Difficulty:: Difficult

Mod Base:: AOSP

Mod Status:: Alpha

Apply In:: Other (See Description)

Carrier:: Verizon

Optional:: Custom Settings

Requires Root:: Yes

Android Version:: 4.0.4 (ICS)

Source:: 
Ever since the first GB 2nd Init Rom came out this feature has been lacking. Now since I'm not a developer I'm not quite sure what the issue is. I was just wondering if there could be a possible fix for this that could be flashed in CM. I know its not the biggest or most requested feature but it does have some practicality.

while on any *2nd init rom* I have come to find that:

1) Not all charges will charge the droid x battery when the device is on
2) Most charges will not charge the droid x battery when connected to a computer if battery is completely drained
3) Verizon car charger will not charge droid x battery when battery is completely dead
4) I can not charge my Extended battery BH6X since it came completely dead and won't boot up my phone.

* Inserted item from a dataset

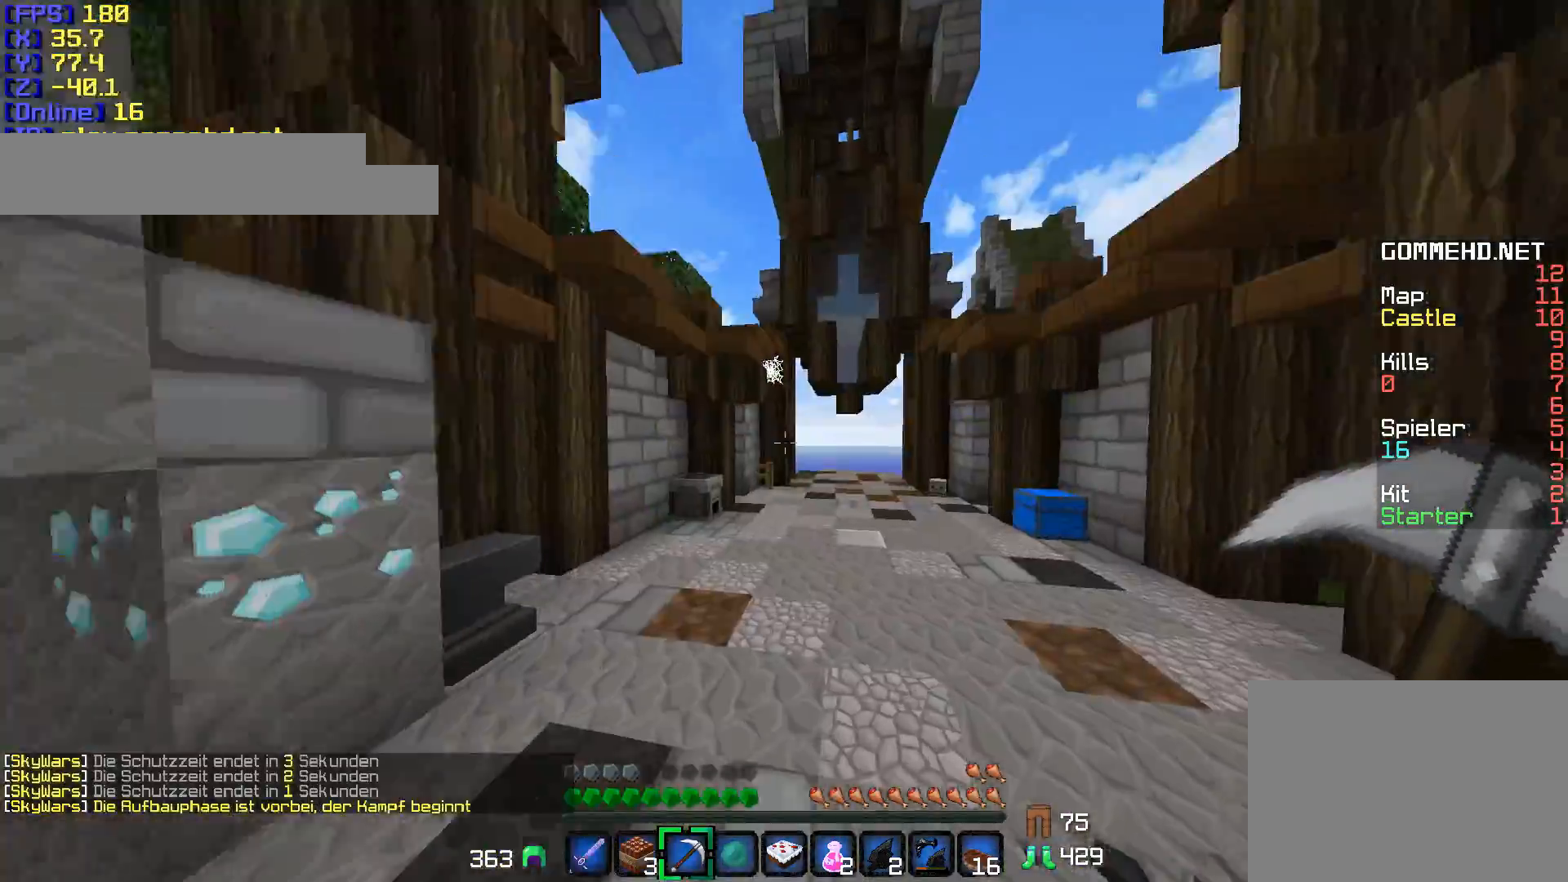
{"keys": ["d", "w"], "mouse": [], "events": []}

So these 4 problems sometimes do inconvenience me. Thankfully most of the time I have my spare battery.

I would like to hear from the community to see if anyone else is in the same situation I am. And if there is a possible fix


----------



## Orasion (Jan 4, 2012)

I, for one, dont need this feature that badly because Im using stock battery and never any problem charging when I needed to. If you want this feature, I suggest you flash GB MIUI because, IIRC Miui has that feature or maybe blur based ROM.

It is common knowledge if charging via USB took longer than wall charger because USB power output is weaker. I never charge using car charger though so I can not share the experience









Like I said before, if you really need it you can flash MIUI GB, because in current development of ICS there are more important issues to solved first. So, patience is a virtue


----------



## masterchung7 (Dec 19, 2011)

The phone should boot regardless if the battery is dead. Take out the phone battery and plug on the phone to an outlet. Power on, if not already booting. Ta da, the phone boots without a battery. Then just put in your extended battery. And like the post above, chargers have a certain output that will affect time to charge.

Sent from my DROIDX using RootzWiki


----------



## poontab (Jun 7, 2011)

Moved to general. Please use development subforums for releases only.


----------